How you recognize when the uptrend breaks?

Discussion in 'Trading' started by crgarcia, Oct 11, 2007.

  1. There's no doubt we have an uptrend -for now-, but until when?

    How you recognize when the uptrend breaks?

    Are there any other methods than technical analysis?
  2. FAST.AM


    Yes the way thing do it is keep moving stops higher. When the stocks falls like yesterday then youll know.... just keep moving you stops up.. we are at highs now you can use any thing when u have nothing to compare it to
  3. If a market is making a well-defined, uptrending channel, you can wait for a breakout of the lower boundary and then a failed re-test of the lower boundary before a plunge/crash happens.
  4. Yes, look for a market that has tremendous absorbing capacity. Otherwise known as a climax top. Leading stocks might be up 100 % in a month or two.
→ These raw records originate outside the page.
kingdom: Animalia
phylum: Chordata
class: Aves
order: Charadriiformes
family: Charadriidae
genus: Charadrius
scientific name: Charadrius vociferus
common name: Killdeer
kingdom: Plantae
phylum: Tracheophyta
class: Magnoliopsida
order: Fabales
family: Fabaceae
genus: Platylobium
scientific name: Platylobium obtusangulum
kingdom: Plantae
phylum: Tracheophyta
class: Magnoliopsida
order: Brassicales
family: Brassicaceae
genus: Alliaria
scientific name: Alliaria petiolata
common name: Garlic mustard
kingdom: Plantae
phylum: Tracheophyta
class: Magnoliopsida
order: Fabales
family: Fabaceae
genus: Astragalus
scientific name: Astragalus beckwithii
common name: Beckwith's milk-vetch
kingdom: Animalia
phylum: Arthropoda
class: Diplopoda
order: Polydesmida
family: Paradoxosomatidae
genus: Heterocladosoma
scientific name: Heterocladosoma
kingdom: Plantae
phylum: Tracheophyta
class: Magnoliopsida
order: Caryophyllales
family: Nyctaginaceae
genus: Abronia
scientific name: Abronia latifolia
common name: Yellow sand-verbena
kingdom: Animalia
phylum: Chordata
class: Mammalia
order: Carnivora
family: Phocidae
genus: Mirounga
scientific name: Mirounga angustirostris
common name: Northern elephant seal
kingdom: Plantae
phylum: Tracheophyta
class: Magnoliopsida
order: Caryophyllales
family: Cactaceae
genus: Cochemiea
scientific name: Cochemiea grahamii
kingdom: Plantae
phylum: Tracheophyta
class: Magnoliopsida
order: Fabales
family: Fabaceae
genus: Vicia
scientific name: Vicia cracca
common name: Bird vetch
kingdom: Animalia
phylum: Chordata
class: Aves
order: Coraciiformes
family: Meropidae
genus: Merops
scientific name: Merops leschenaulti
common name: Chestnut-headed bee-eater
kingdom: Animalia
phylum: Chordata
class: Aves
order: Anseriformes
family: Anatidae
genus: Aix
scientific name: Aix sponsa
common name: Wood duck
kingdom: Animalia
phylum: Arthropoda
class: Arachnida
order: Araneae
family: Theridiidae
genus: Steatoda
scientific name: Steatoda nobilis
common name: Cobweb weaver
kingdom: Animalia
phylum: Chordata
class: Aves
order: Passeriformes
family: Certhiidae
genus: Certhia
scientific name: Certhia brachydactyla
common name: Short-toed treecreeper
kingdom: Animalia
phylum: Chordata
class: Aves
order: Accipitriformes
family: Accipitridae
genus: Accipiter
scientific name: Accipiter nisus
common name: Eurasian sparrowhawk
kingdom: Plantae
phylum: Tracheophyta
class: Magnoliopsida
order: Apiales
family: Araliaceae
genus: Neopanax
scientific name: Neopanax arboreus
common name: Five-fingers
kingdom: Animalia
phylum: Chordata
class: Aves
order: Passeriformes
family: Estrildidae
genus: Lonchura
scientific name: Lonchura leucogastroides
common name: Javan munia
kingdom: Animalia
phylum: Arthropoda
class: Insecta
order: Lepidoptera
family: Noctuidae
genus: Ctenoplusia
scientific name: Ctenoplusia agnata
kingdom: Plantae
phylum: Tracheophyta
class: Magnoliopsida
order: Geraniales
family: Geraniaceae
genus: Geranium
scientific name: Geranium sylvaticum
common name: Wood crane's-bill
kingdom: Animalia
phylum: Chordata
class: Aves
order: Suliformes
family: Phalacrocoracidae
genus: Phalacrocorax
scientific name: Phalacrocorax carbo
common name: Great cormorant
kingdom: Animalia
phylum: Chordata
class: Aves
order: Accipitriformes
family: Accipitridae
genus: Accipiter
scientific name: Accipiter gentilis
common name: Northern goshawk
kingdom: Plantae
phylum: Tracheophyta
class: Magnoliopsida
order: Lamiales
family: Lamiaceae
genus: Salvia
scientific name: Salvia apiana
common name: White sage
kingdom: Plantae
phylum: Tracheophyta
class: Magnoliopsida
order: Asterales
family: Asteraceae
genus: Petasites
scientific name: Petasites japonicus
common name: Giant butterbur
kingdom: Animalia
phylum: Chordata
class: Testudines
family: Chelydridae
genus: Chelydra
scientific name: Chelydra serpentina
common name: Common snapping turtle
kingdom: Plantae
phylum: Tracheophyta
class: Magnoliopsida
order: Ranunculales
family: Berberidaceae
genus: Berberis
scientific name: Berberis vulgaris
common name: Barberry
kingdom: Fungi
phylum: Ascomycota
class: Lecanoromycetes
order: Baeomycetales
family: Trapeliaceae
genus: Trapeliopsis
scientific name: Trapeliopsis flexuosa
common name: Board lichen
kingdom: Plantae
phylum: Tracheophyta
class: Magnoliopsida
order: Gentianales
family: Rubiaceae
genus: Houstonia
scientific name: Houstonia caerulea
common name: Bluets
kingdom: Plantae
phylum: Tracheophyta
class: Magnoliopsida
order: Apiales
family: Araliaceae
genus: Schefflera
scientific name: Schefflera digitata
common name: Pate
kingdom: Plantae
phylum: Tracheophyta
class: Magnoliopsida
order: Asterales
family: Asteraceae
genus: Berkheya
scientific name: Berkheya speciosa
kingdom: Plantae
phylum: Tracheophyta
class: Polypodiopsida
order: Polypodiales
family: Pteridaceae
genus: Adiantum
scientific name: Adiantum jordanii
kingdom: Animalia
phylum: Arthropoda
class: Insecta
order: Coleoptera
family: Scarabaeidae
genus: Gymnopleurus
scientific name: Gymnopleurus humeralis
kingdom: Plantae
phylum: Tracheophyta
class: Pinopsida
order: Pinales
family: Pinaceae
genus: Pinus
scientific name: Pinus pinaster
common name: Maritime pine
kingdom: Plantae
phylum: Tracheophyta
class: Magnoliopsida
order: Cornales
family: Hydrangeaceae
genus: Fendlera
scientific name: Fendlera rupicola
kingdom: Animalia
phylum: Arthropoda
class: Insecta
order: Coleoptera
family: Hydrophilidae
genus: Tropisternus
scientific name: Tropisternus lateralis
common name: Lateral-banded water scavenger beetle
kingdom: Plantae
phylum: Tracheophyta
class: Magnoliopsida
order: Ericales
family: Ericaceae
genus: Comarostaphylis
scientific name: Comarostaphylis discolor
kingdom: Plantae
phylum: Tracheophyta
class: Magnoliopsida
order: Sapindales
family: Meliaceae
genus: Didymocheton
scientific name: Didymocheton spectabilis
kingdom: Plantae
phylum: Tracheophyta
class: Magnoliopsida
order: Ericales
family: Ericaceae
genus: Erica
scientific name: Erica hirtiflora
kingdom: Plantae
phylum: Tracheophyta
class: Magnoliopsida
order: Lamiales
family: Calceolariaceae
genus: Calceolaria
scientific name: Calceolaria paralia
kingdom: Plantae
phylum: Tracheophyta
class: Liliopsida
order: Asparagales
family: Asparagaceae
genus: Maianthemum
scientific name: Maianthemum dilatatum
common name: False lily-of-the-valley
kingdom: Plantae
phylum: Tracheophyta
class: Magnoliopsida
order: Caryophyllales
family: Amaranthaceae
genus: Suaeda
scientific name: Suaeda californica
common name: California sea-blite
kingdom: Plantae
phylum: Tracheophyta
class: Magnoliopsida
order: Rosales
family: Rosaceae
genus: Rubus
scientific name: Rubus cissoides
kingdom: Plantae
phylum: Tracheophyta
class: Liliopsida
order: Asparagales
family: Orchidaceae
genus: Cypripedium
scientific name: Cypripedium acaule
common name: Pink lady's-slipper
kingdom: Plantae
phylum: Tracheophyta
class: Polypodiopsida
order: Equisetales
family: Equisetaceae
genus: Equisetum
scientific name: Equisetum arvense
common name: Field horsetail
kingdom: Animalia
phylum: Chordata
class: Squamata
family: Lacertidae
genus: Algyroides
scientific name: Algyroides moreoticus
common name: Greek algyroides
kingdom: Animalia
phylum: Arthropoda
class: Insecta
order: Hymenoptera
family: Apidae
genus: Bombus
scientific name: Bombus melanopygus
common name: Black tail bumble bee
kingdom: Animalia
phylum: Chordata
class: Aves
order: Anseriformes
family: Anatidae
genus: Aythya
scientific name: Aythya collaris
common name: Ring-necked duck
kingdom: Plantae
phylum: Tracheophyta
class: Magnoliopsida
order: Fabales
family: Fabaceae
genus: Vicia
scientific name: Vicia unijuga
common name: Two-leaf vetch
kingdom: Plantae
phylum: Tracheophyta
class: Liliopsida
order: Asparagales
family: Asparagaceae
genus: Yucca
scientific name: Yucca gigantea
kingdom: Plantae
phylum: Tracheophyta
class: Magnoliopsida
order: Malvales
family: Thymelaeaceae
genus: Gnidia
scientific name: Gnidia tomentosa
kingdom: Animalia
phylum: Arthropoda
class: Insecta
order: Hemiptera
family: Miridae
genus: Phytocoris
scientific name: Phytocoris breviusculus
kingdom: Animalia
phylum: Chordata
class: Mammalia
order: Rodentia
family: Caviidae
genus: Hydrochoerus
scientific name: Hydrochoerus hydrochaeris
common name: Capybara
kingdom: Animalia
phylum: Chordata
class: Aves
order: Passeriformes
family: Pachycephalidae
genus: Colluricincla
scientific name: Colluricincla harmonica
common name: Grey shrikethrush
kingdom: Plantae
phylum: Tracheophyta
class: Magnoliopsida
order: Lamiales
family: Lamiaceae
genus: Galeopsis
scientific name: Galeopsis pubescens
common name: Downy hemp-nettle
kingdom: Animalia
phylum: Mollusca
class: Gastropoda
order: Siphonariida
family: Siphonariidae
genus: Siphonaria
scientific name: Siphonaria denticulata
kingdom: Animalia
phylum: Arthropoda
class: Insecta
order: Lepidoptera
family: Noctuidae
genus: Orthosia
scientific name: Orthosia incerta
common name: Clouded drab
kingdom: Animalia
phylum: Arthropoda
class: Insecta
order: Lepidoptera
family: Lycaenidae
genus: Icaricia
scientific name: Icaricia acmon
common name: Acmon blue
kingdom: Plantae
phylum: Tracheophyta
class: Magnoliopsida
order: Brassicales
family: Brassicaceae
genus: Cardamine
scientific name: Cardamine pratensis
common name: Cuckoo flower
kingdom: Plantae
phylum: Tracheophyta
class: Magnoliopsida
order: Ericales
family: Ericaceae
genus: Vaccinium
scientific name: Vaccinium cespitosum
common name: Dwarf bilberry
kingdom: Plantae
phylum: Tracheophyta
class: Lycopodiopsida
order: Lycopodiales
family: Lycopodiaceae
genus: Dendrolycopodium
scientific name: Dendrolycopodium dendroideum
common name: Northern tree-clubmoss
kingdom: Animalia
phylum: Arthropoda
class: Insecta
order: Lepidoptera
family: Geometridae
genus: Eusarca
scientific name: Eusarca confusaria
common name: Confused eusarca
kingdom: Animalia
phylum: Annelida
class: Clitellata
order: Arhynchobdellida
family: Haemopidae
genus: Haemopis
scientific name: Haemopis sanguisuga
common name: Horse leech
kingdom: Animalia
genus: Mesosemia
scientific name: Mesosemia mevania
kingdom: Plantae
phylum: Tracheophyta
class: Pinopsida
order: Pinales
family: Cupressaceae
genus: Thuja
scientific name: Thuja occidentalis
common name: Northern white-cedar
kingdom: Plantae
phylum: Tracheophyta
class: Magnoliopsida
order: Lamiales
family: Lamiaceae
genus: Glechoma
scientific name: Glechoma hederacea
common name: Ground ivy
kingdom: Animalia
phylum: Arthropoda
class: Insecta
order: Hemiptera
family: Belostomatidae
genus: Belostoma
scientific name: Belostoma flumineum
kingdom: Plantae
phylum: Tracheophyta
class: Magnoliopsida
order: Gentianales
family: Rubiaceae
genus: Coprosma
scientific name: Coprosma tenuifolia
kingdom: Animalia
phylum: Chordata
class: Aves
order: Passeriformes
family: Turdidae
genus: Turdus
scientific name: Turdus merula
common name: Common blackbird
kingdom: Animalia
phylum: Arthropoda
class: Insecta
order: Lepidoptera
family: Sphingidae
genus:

    Edwin Lefevre (likely Jesse Livermore) describes a situation such as this in Reminiscences Of A Stock Operator chapter XVII where Mr. Livermore describes owning 72000 shares of Steel and is testifying before a congressional committee.

    Mr. Livermore also describes the process where professionals trade stock higher, making a market active enough to absorb the insider's large stock holding. The need to distribute insider stock is still present today. Insiders are still there. Stock underwriters might be, perhaps nearly always are paid in stock and have an interest in working stock prices higher, supporting a stock when price decreases and making the chart look like a nice smooth upward trend. When prices can not be manipulated higher, that is the time to sell. I observe this selling on the decline from the top. Livermore writes of this in Reminiscences Of A Stock Operator chapter XX.
  5. Indexes usually peak when valuations become excessive regardless of the shape of the chart, and when a lage block of selling occurs in a short interval marking a temporary top.

    A chart may appear steap when you soom out but when you zoom in it isn't. The DJIA looks very steep presently when you zoom out to the early 1900', but present valuations aren't higher enough to justify it as a bubble.